▸ EXERCISE PROMPT: Print the line containing "assign f2 = d2;" and every line after it exactly as written, through the end of the records.

*** MATERIALS PROVIDED Section Begins ***

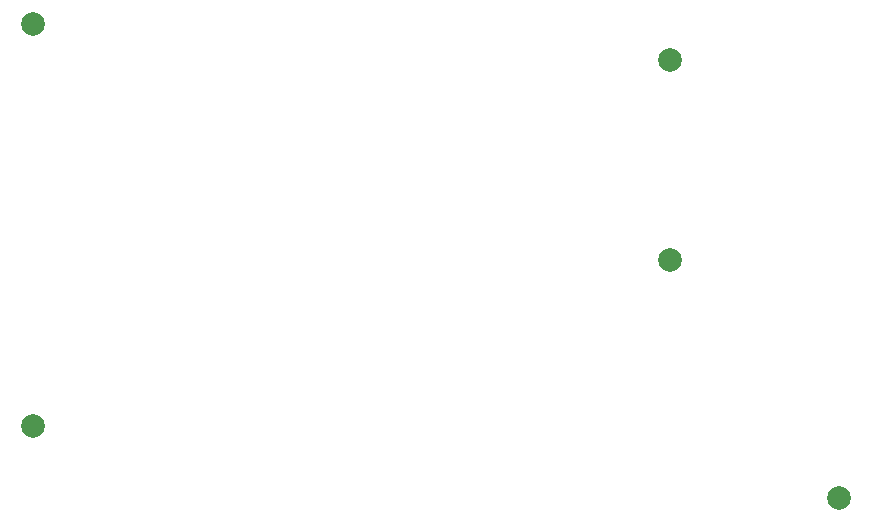
<source format=gtl>
G04 #@! TF.GenerationSoftware,KiCad,Pcbnew,7.0.2-0*
G04 #@! TF.CreationDate,2023-06-25T19:41:49+02:00*
G04 #@! TF.ProjectId,switch-plates,73776974-6368-42d7-906c-617465732e6b,0.6.0*
G04 #@! TF.SameCoordinates,Original*
G04 #@! TF.FileFunction,Copper,L1,Top*
G04 #@! TF.FilePolarity,Positive*
%FSLAX46Y46*%
G04 Gerber Fmt 4.6, Leading zero omitted, Abs format (unit mm)*
G04 Created by KiCad (PCBNEW 7.0.2-0) date 2023-06-25 19:41:49*
%MOMM*%
%LPD*%
G01*
G04 APERTURE LIST*
G04 #@! TA.AperFunction,ComponentPad*
%ADD10C,2.000000*%
G04 #@! TD*
G04 APERTURE END LIST*
D10*
X80250000Y-117750000D03*
X148510701Y-123849903D03*
X134250000Y-103750000D03*
X134228545Y-86750000D03*
X80250000Y-83750000D03*
M02*

</source>
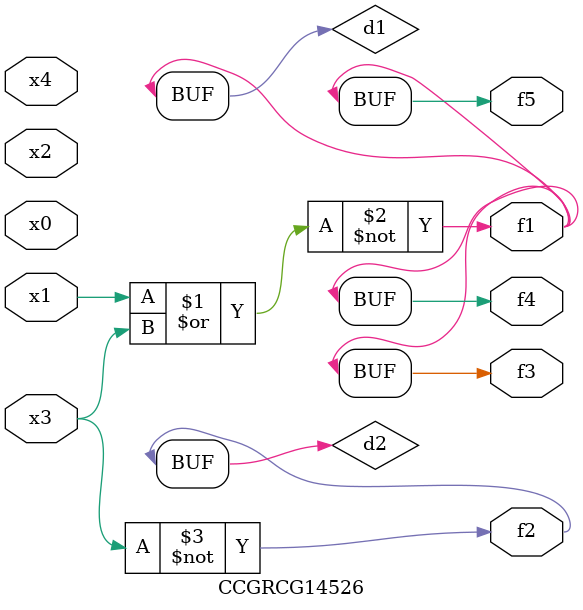
<source format=v>
module CCGRCG14526(
	input x0, x1, x2, x3, x4,
	output f1, f2, f3, f4, f5
);

	wire d1, d2;

	nor (d1, x1, x3);
	not (d2, x3);
	assign f1 = d1;
	assign f2 = d2;
	assign f3 = d1;
	assign f4 = d1;
	assign f5 = d1;
endmodule

</source>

*** MATERIALS PROVIDED Section Ends ***

▸ WRITTEN ANSWER:
	assign f2 = d2;
	assign f3 = d1;
	assign f4 = d1;
	assign f5 = d1;
endmodule

</source>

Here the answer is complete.